4/1/10

#47 Another Season Has Come and Gone

It's the end of March, and it's time for another New England Aquarium aerial survey team to say our goodbyes. Of course, after months of atypically cold and blustery weather, just as things warm up and northern Florida becomes an extremely pleasant place to live we all must go our separate ways and leave our sun-filled field house and these bright blue waters to the summer vacationers. But while most people who visit Fernandina Beach will come for the tourist season, we tapped in to a much less-known but none-the-less critical draw to this area: the right whale calving season. The 2009-2010 season has come to a close with a total of 19 mom/calf pairs being documented on the calving grounds. The end of the season feels a bit abrupt in contrast to the slow way we got started, fighting off winter storms and waiting for the number of new right whale mothers to inch higher and higher.



#2642 and her robust calf. Photo Credit: New England Aquarium, Jessica Taylor


It has been a fitting final week of flights in our trusty Skymaster. We are having fewer and fewer sightings of right whales, which is a good thing. Mothers are slowly ushering their calves out of these shallow waters, now that they are big enough to make the long journey back home. This sighting of #2642 and her robust calf on the 26th of March is surely one of the last before researchers see the pair again, hopefully unscathed by the obstacles that they may face between these southeast calving grounds and the Bay of Fundy.

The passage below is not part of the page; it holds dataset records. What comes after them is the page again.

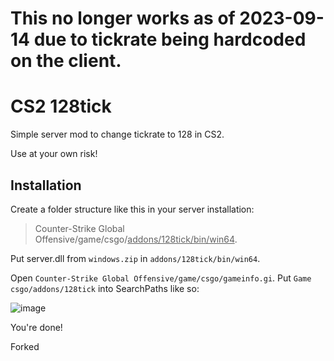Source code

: # This no longer works as of 2023-09-14 due to tickrate being hardcoded on the client.

# CS2 128tick
Simple server mod to change tickrate to 128 in CS2.

Use at your own risk!
## Installation
Create a folder structure like this in your server installation:

> Counter-Strike Global Offensive/game/csgo/<ins>addons/128tick/bin/win64</ins>.

Put server.dll from `windows.zip` in `addons/128tick/bin/win64`.

Open `Counter-Strike Global Offensive/game/csgo/gameinfo.gi`. Put `Game	csgo/addons/128tick` into SearchPaths like so:

![image](https://github.com/GameChaos/cs2_128tick/assets/25118806/00b6216a-39a5-4b1f-b77f-03a261e1f03f)


You're done!

Forked
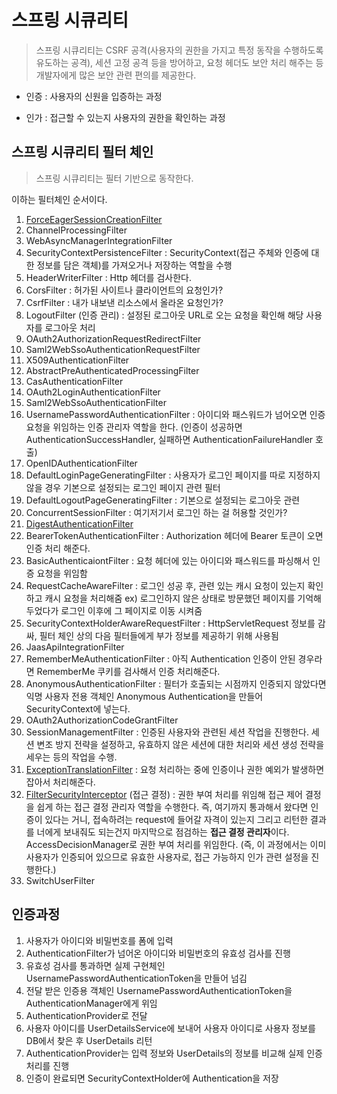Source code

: # 스프링 시큐리티

> 스프링 시큐리티는 CSRF 공격(사용자의 권한을 가지고 특정 동작을 수행하도록 유도하는 공격), 세션 고정 공격 등을 방어하고, 요청 헤더도 보안 처리 해주는 등 개발자에게 많은 보안 관련 편의를 제공한다.

- 인증 : 사용자의 신원을 입증하는 과정

- 인가 : 접근할 수 있는지 사용자의 권한을 확인하는 과정

## 스프링 시큐리티 필터 체인

> 스프링 시큐리티는 필터 기반으로 동작한다.

이하는 필터체인 순서이다.

1. [ForceEagerSessionCreationFilter](https://docs.spring.io/spring-security/reference/5.7/servlet/authentication/session-management.html#session-mgmt-force-session-creation)
2. ChannelProcessingFilter
3. WebAsyncManagerIntegrationFilter
4. SecurityContextPersistenceFilter : SecurityContext(접근 주체와 인증에 대한 정보를 담은 객체)를 가져오거나 저장하는 역할을 수행
5. HeaderWriterFilter : Http 헤더를 검사한다.
6. CorsFilter : 허가된 사이트나 클라이언트의 요청인가?
7. CsrfFilter : 내가 내보낸 리소스에서 올라온 요청인가?
8. LogoutFilter (인증 관리) : 설정된 로그아웃 URL로 오는 요청을 확인해 해당 사용자를 로그아웃 처리
9. OAuth2AuthorizationRequestRedirectFilter
10. Saml2WebSsoAuthenticationRequestFilter
11. X509AuthenticationFilter
12. AbstractPreAuthenticatedProcessingFilter
13. CasAuthenticationFilter
14. OAuth2LoginAuthenticationFilter
15. Saml2WebSsoAuthenticationFilter
16. UsernamePasswordAuthenticationFilter : 아이디와 패스워드가 넘어오면 인증 요청을 위임하는 인증 관리자 역할을 한다. (인증이 성공하면 AuthenticationSuccessHandler, 실패하면 AuthenticationFailureHandler 호출)
17. OpenIDAuthenticationFilter
18. DefaultLoginPageGeneratingFilter : 사용자가 로그인 페이지를 따로 지정하지 않을 경우 기본으로 설정되는 로그인 페이지 관련 필터
19. DefaultLogoutPageGeneratingFilter : 기본으로 설정되는 로그아웃 관련
20. ConcurrentSessionFilter : 여기저기서 로그인 하는 걸 허용할 것인가?
21. [DigestAuthenticationFilter](https://docs.spring.io/spring-security/reference/5.7/servlet/authentication/passwords/digest.html#servlet-authentication-digest)
22. BearerTokenAuthenticationFilter : Authorization 헤더에 Bearer 토큰이 오면 인증 처리 해준다.
23. BasicAuthenticaiontFilter : 요청 헤더에 있는 아이디와 패스워드를 파싱해서 인증 요청을 위임함
24. RequestCacheAwareFilter :  로그인 성공 후, 관련 있는 캐시 요청이 있는지 확인하고 캐시 요청을 처리해줌 ex) 로그인하지 않은 상태로 방문했던 페이지를 기억해 두었다가 로그인 이후에 그 페이지로 이동 시켜줌
25. SecurityContextHolderAwareRequestFilter : HttpServletRequest 정보를 감싸, 필터 체인 상의 다음 필터들에게 부가 정보를 제공하기 위해 사용됨
26. JaasApiIntegrationFilter
27. RememberMeAuthenticationFilter : 아직 Authentication 인증이 안된 경우라면 RememberMe 쿠키를 검사해서 인증 처리해준다.
28. AnonymousAuthenticationFilter : 필터가 호출되는 시점까지 인증되지 않았다면 익명 사용자 전용 객체인 Anonymous Authentication을 만들어 SecurityContext에 넣는다.
29. OAuth2AuthorizationCodeGrantFilter 
30. SessionManagementFilter : 인증된 사용자와 관련된 세션 작업을 진행한다. 세션 변조 방지 전략을 설정하고, 유효하지 않은 세션에 대한 처리와 세션 생성 전략을 세우는 등의 작업을 수행.
31. [ExceptionTranslationFilter](https://docs.spring.io/spring-security/reference/5.7/servlet/architecture.html#servlet-exceptiontranslationfilter) : 요청 처리하는 중에 인증이나 권한 예외가 발생하면 잡아서 처리해준다.
32. [FilterSecurityInterceptor](https://docs.spring.io/spring-security/reference/5.7/servlet/authorization/authorize-requests.html#servlet-authorization-filtersecurityinterceptor)  (접근 결정) : 권한 부여 처리를 위임해 접근 제어 결정을 쉽게 하는 접근 결정 관리자 역할을 수행한다. 즉, 여기까지 통과해서 왔다면 인증이 있다는 거니, 접속하려는 request에 들어갈 자격이 있는지 그리고 리턴한 결과를 너에게 보내줘도 되는건지 마지막으로 점검하는 **접근 결정 관리자**이다. AccessDecisionManager로 권한 부여 처리를 위임한다. (즉, 이 과정에서는 이미 사용자가 인증되어 있으므로 유효한 사용자로, 접근 가능하지 인가 관련 설정을 진행한다.)
33. SwitchUserFilter

## 인증과정

1. 사용자가 아이디와 비밀번호를 폼에 입력
2. AuthenticationFilter가 넘어온 아이디와 비밀번호의 유효성 검사를 진행
3. 유효성 검사를 통과하면 실제 구현체인 UsernamePasswordAuthenticationToken을 만들어 넘김
4. 전달 받은 인증용 객체인 UsernamePasswordAuthenticationToken을 AuthenticationManager에게 위임
5. AuthenticationProvider로 전달
6. 사용자 아이디를 UserDetailsService에 보내어 사용자 아이디로 사용자 정보를 DB에서 찾은 후 UserDetails 리턴
7. AuthenticationProvider는 입력 정보와 UserDetails의 정보를 비교해 실제 인증 처리를 진행
8. 인증이 완료되면 SecurityContextHolder에 Authentication을 저장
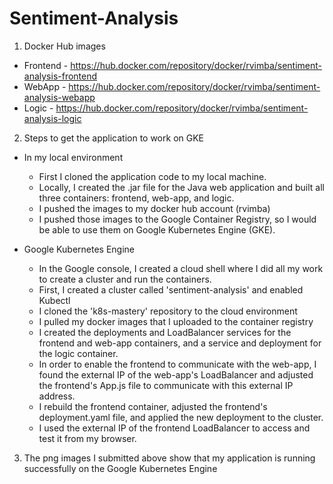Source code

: # Sentiment-Analysis

1. Docker Hub images
- Frontend - https://hub.docker.com/repository/docker/rvimba/sentiment-analysis-frontend
- WebApp - https://hub.docker.com/repository/docker/rvimba/sentiment-analysis-webapp
- Logic - https://hub.docker.com/repository/docker/rvimba/sentiment-analysis-logic
  

2. Steps to get the application to work on GKE
- In my local environment
  - First I cloned the application code to my local machine. 
  - Locally, I created the .jar file for the Java web application and built all three containers: frontend, web-app, and logic. 
  - I pushed the images to my docker hub account (rvimba) 
  - I pushed those images to the Google Container Registry, so I would be able to use them on Google Kubernetes Engine (GKE). 


- Google Kubernetes Engine
  - In the Google console, I created a cloud shell where I did all my work to create a cluster and run the containers. 
  - First, I created a cluster called 'sentiment-analysis' and enabled Kubectl 
  - I cloned the 'k8s-mastery' repository to the cloud environment 
  - I pulled my docker images that I uploaded to the container registry
  - I created the deployments and LoadBalancer services for the frontend and web-app containers, and a service and deployment for the logic container.
  - In order to enable the frontend to communicate with the web-app, I found the external IP of the web-app's LoadBalancer and adjusted the frontend's App.js file to communicate with this external IP address.
  - I rebuild the frontend container, adjusted the frontend's deployment.yaml file, and applied the new deployment to the cluster.
  - I used the external IP of the frontend LoadBalancer to access and test it from my browser. 

3. The png images I submitted above show that my application is running successfully on the Google Kubernetes Engine
  
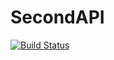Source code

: # SecondAPI
[![Build Status](https://travis-ci.org/MUGABA/SecondAPI.svg?branch=master)](https://travis-ci.org/MUGABA/SecondAPI)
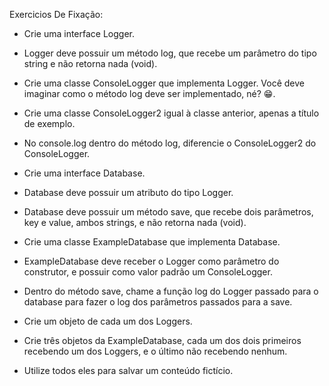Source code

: Exercicios De Fixação:

* Crie uma interface Logger.

* Logger deve possuir um método log, 
que recebe um parâmetro do tipo string e não retorna nada (void).

* Crie uma classe ConsoleLogger que implementa Logger. 
Você deve imaginar como o método log deve ser implementado, né? 😁.

* Crie uma classe ConsoleLogger2 igual à classe anterior, apenas a título de exemplo.

* No console.log dentro do método log, diferencie o ConsoleLogger2 do ConsoleLogger.

* Crie uma interface Database.

* Database deve possuir um atributo do tipo Logger.

* Database deve possuir um método save, que recebe dois parâmetros, 
key e value, ambos strings, e não retorna nada (void).

* Crie uma classe ExampleDatabase que implementa Database.

* ExampleDatabase deve receber o Logger como parâmetro do construtor, 
e possuir como valor padrão um ConsoleLogger.

* Dentro do método save, chame a função log do Logger passado para o 
database para fazer o log dos parâmetros passados para a save.

* Crie um objeto de cada um dos Loggers.

* Crie três objetos da ExampleDatabase, 
cada um dos dois primeiros recebendo um dos Loggers, 
e o último não recebendo nenhum.

* Utilize todos eles para salvar um conteúdo fictício.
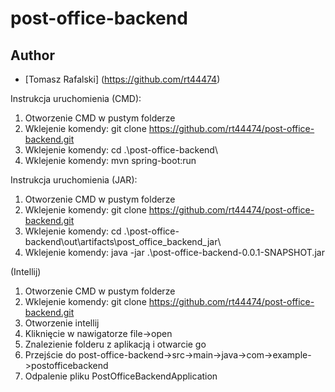 # post-office-backend
 
## Author
- [Tomasz Rafalski] (https://github.com/rt44474)

Instrukcja uruchomienia (CMD):
1. Otworzenie CMD w pustym folderze
2. Wklejenie komendy: git clone https://github.com/rt44474/post-office-backend.git
3. Wklejenie komendy: cd .\post-office-backend\
4. Wklejenie komendy: mvn spring-boot:run

Instrukcja uruchomienia (JAR):
1. Otworzenie CMD w pustym folderze
2. Wklejenie komendy: git clone https://github.com/rt44474/post-office-backend.git
3. Wklejenie komendy: cd .\post-office-backend\out\artifacts\post_office_backend_jar\
4. Wklejenie komendy: java -jar .\post-office-backend-0.0.1-SNAPSHOT.jar

(Intellij)
1. Otworzenie CMD w pustym folderze
2. Wklejenie komendy: git clone https://github.com/rt44474/post-office-backend.git
3. Otworzenie intellij
4. Kliknięcie w nawigatorze file->open
5. Znalezienie folderu z aplikacją i otwarcie go
6. Przejście do post-office-backend->src->main->java->com->example->postofficebackend
7. Odpalenie pliku PostOfficeBackendApplication

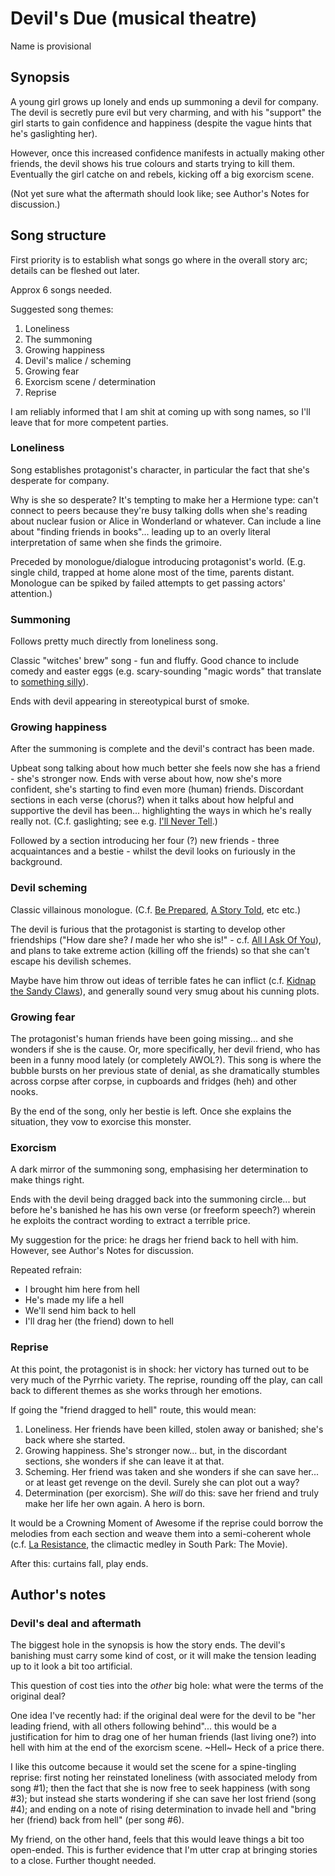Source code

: # Devil's Due (musical theatre)

Name is provisional

## Synopsis

A young girl grows up lonely and ends up summoning a devil for company.  The devil is secretly pure evil but very charming, and with his "support" the girl starts to gain confidence and happiness (despite the vague hints that he's gaslighting her).

However, once this increased confidence manifests in actually making other friends, the devil shows his true colours and starts trying to kill them.  Eventually the girl catche on and rebels, kicking off a big exorcism scene.

(Not yet sure what the aftermath should look like; see Author's Notes for discussion.)

## Song structure

First priority is to establish what songs go where in the overall story arc; details can be fleshed out later.

Approx 6 songs needed.

Suggested song themes:

1. Loneliness
1. The summoning
1. Growing happiness
1. Devil's malice / scheming
1. Growing fear
1. Exorcism scene / determination
1. Reprise

I am reliably informed that I am shit at coming up with song names, so I'll leave that for more competent parties.

### Loneliness

Song establishes protagonist's character, in particular the fact that she's desperate for company.

Why is she so desperate?  It's tempting to make her a Hermione type: can't connect to peers because they're busy talking dolls when she's reading about nuclear fusion or Alice in Wonderland or whatever.  Can include a line about "finding friends in books"... leading up to an overly literal interpretation of same when she finds the grimoire.

Preceded by monologue/dialogue introducing protagonist's world.  (E.g. single child, trapped at home alone most of the time, parents distant.  Monologue can be spiked by failed attempts to get passing actors' attention.)

### Summoning

Follows pretty much directly from loneliness song.

Classic "witches' brew" song - fun and fluffy.  Good chance to include comedy and easter eggs (e.g. scary-sounding "magic words" that translate to [something silly](https://www.last.fm/music/Tool/_/Die+Eier+von+Satan/+wiki)).

Ends with devil appearing in stereotypical burst of smoke.

### Growing happiness

After the summoning is complete and the devil's contract has been made.

Upbeat song talking about how much better she feels now she has a friend - she's stronger now.  Ends with verse about how, now she's more confident, she's starting to find even more (human) friends.  Discordant sections in each verse (chorus?) when it talks about how helpful and supportive the devil has been... highlighting the ways in which he's really really not.  (C.f. gaslighting; see e.g. [I'll Never Tell](https://www.youtube.com/watch?v=j2rheMw1X4Y).)

Followed by a section introducing her four (?) new friends - three acquaintances and a bestie - whilst the devil looks on furiously in the background.

### Devil scheming

Classic villainous monologue.  (C.f. [Be Prepared](https://www.youtube.com/watch?v=zPUe7O3ODHQ), [A Story Told](https://www.youtube.com/watch?v=6_0eoWZO1OQ), etc etc.)

The devil is furious that the protagonist is starting to develop other friendships ("How dare she? *I* made her who she is!" - c.f. [All I Ask Of You](http://www.songlyrics.com/phantom-of-the-opera/all-i-ask-of-you-reprise-lyrics/)), and plans to take extreme action (killing off the friends) so that she can't escape his devilish schemes.

Maybe have him throw out ideas of terrible fates he can inflict (c.f. [Kidnap the Sandy Claws](https://www.youtube.com/watch?v=Ry7PcYtKPhA)), and generally sound very smug about his cunning plots.

### Growing fear

The protagonist's human friends have been going missing... and she wonders if she is the cause.  Or, more specifically, her devil friend, who has been in a funny mood lately (or completely AWOL?).  This song is where the bubble bursts on her previous state of denial, as she dramatically stumbles across corpse after corpse, in cupboards and fridges (heh) and other nooks.

By the end of the song, only her bestie is left.  Once she explains the situation, they vow to exorcise this monster.

### Exorcism

A dark mirror of the summoning song, emphasising her determination to make things right.

Ends with the devil being dragged back into the summoning circle... but before he's banished he has his own verse (or freeform speech?) wherein he exploits the contract wording to extract a terrible price.

My suggestion for the price: he drags her friend back to hell with him.  However, see Author's Notes for discussion.

Repeated refrain:

- I brought him here from hell
- He's made my life a hell
- We'll send him back to hell
- I'll drag her (the friend) down to hell

### Reprise

At this point, the protagonist is in shock: her victory has turned out to be very much of the Pyrrhic variety.  The reprise, rounding off the play, can call back to different themes as she works through her emotions.

If going the "friend dragged to hell" route, this would mean:

1. Loneliness.  Her friends have been killed, stolen away or banished; she's back where she started.
1. Growing happiness.  She's stronger now... but, in the discordant sections, she wonders if she can leave it at that.
1. Scheming.  Her friend was taken and she wonders if she can save her... or at least get revenge on the devil.  Surely she can plot out a way?
1. Determination (per exorcism).  She *will* do this: save her friend and truly make her life her own again.  A hero is born.

It would be a Crowning Moment of Awesome if the reprise could borrow the melodies from each section and weave them into a semi-coherent whole (c.f. [La Resistance](https://www.youtube.com/watch?v=LonKGuS9uuQ), the climactic medley in South Park: The Movie).

After this: curtains fall, play ends.

## Author's notes

### Devil's deal and aftermath

The biggest hole in the synopsis is how the story ends.  The devil's banishing must carry some kind of cost, or it will make the tension leading up to it look a bit too artificial.

This question of cost ties into the *other* big hole: what were the terms of the original deal?

One idea I've recently had: if the original deal were for the devil to be "her leading friend, with all others following behind"... this would be a justification for him to drag one of her human friends (last living one?) into hell with him at the end of the exorcism scene.  ~Hell~ Heck of a price there.

I like this outcome because it would set the scene for a spine-tingling reprise: first noting her reinstated loneliness (with associated melody from song #1); then the fact that she is now free to seek happiness (with song #3); but instead she starts wondering if she can save her lost friend (song #4); and ending on a note of rising determination to invade hell and "bring her (friend) back from hell" (per song #6).

My friend, on the other hand, feels that this would leave things a bit too open-ended.  This is further evidence that I'm utter crap at bringing stories to a close.  Further thought needed.

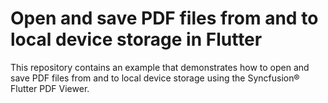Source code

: # Open and save PDF files from and to local device storage in Flutter

This repository contains an example that demonstrates how to open and save PDF files from and to local device storage using the Syncfusion&reg; Flutter PDF Viewer.
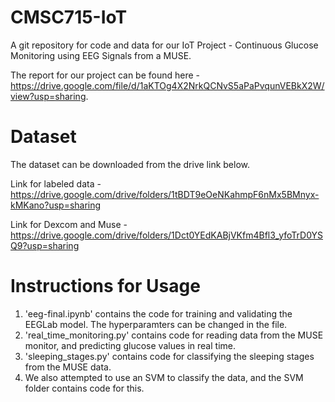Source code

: # CMSC715-IoT
A git repository for code and data for our IoT Project - Continuous Glucose Monitoring using EEG Signals from a MUSE.

The report for our project can be found here - https://drive.google.com/file/d/1aKTOg4X2NrkQCNvS5aPaPvqunVEBkX2W/view?usp=sharing.

# Dataset
The dataset can be downloaded from the drive link below.

Link for labeled data - https://drive.google.com/drive/folders/1tBDT9eOeNKahmpF6nMx5BMnyx-kMKano?usp=sharing

Link for Dexcom and Muse - https://drive.google.com/drive/folders/1Dct0YEdKABjVKfm4Bfl3_yfoTrD0YSQ9?usp=sharing

# Instructions for Usage
1. 'eeg-final.ipynb' contains the code for training and validating the EEGLab model. The hyperparamters can be changed in the file.
2. 'real_time_monitoring.py' contains code for reading data from the MUSE monitor, and predicting glucose values in real time.
3. 'sleeping_stages.py' contains code for classifying the sleeping stages from the MUSE data.
4. We also attempted to use an SVM to classify the data, and the SVM folder contains code for this.
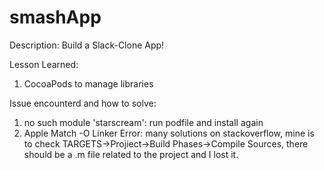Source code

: # smashApp

Description:
Build a Slack-Clone App!

Lesson Learned:
1. CocoaPods to manage libraries

Issue encounterd and how to solve:
1. no such module 'starscream': run podfile and install again
2. Apple Match -O Linker Error: many solutions on stackoverflow, mine is to check TARGETS->Projiect->Build Phases->Compile Sources, there should be a .m file related to the project and I lost it.
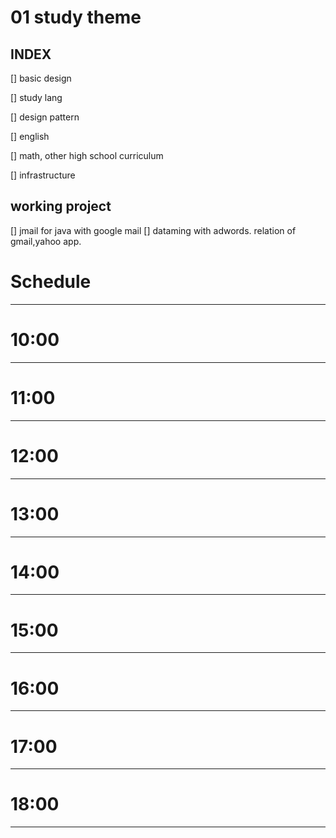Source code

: # 01 study theme


## INDEX

[] basic design

[] study lang

[] design pattern

[] english

[] math, other high school curriculum

[] infrastructure


## working project

[] jmail for java with google mail
[] dataming with adwords. relation of gmail,yahoo app.


# Schedule
------------------
# 10:00 

------------------
# 11:00 

------------------
# 12:00 

------------------
# 13:00 

------------------
# 14:00 

------------------
# 15:00 

------------------
# 16:00 

------------------
# 17:00 

------------------
# 18:00 

------------------



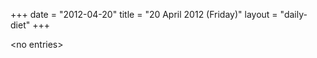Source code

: +++
date = "2012-04-20"
title = "20 April 2012 (Friday)"
layout = "daily-diet"
+++

<p>&lt;no entries&gt;</p>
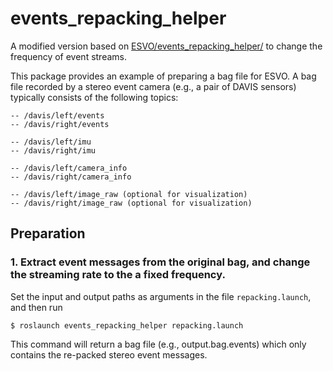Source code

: # events_repacking_helper
A modified version based on [ESVO/events_repacking_helper/](https://github.com/HKUST-Aerial-Robotics/ESVO/tree/master/events_repacking_helper) to change the frequency of event streams.

This package provides an example of preparing a bag file for ESVO. A bag file recorded by a stereo event camera (e.g., a pair of DAVIS sensors) typically consists of the following topics:

	-- /davis/left/events
	-- /davis/right/events

	-- /davis/left/imu
	-- /davis/right/imu

	-- /davis/left/camera_info
	-- /davis/right/camera_info

	-- /davis/left/image_raw (optional for visualization)
	-- /davis/right/image_raw (optional for visualization)

## Preparation

### 1. Extract event messages from the original bag, and change the streaming rate to the a fixed frequency.
	
Set the input and output paths as arguments in the file `repacking.launch`, and then run   

   `$ roslaunch events_repacking_helper repacking.launch`

This command will return a bag file (e.g., output.bag.events) which only contains the re-packed stereo event messages.

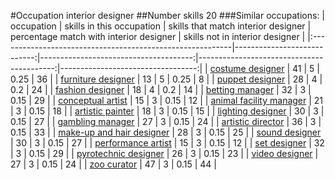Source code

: #Occupation interior designer
##Number skills 20
###Similar occupations:
| occupation                                                |   skills in this occupation |   skills that match interior designer |   percentage match with interior designer |   skills not in interior designer |
|:----------------------------------------------------------|----------------------------:|--------------------------------------:|------------------------------------------:|----------------------------------:|
| [costume designer](costume_designer.md)                   |                          41 |                                     5 |                                      0.25 |                                36 |
| [furniture designer](furniture_designer.md)               |                          13 |                                     5 |                                      0.25 |                                 8 |
| [puppet designer](puppet_designer.md)                     |                          28 |                                     4 |                                      0.2  |                                24 |
| [fashion designer](fashion_designer.md)                   |                          18 |                                     4 |                                      0.2  |                                14 |
| [betting manager](betting_manager.md)                     |                          32 |                                     3 |                                      0.15 |                                29 |
| [conceptual artist](conceptual_artist.md)                 |                          15 |                                     3 |                                      0.15 |                                12 |
| [animal facility manager](animal_facility_manager.md)     |                          21 |                                     3 |                                      0.15 |                                18 |
| [artistic painter](artistic_painter.md)                   |                          18 |                                     3 |                                      0.15 |                                15 |
| [lighting designer](lighting_designer.md)                 |                          30 |                                     3 |                                      0.15 |                                27 |
| [gambling manager](gambling_manager.md)                   |                          27 |                                     3 |                                      0.15 |                                24 |
| [artistic director](artistic_director.md)                 |                          36 |                                     3 |                                      0.15 |                                33 |
| [make-up and hair designer](make-up_and_hair_designer.md) |                          28 |                                     3 |                                      0.15 |                                25 |
| [sound designer](sound_designer.md)                       |                          30 |                                     3 |                                      0.15 |                                27 |
| [performance artist](performance_artist.md)               |                          15 |                                     3 |                                      0.15 |                                12 |
| [set designer](set_designer.md)                           |                          32 |                                     3 |                                      0.15 |                                29 |
| [pyrotechnic designer](pyrotechnic_designer.md)           |                          26 |                                     3 |                                      0.15 |                                23 |
| [video designer](video_designer.md)                       |                          27 |                                     3 |                                      0.15 |                                24 |
| [zoo curator](zoo_curator.md)                             |                          47 |                                     3 |                                      0.15 |                                44 |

It is awesome to be witness to the transitions throughout the season. On our final days of flight the oceans were bursting with life, and we even saw 9 massive leatherback turtles in one survey, the dark ridges on their shells obvious from 1000 feet in the air. I saw some amazing things this season that I probably won't see again, like an enormous great white shark moseying along and an alligator more than 20 miles from shore, but I think my most meaningful experience was when I was part of a special opportunity to mitigate ship strikes while Suzie and I circled above a whale and her new calf who had decided to hang out in the Jacksonville shipping channel. It's wonderfully energizing not only to protect such a critically endangered species with the immediacy of watching a ship maneuver to avoid the whales, but also to see this incredible system that has been set up to protect these whales work. Before coming to the southeast, I was unaware of the extent to which so many people will willingly put forth all their efforts to protect a special species. My work here has given me a new optimism about the future of the oceans.

Thanks for reading! -Kelly

Please rememember that we will be back and Blogging during our summer field season in the Bay of Fundy in August.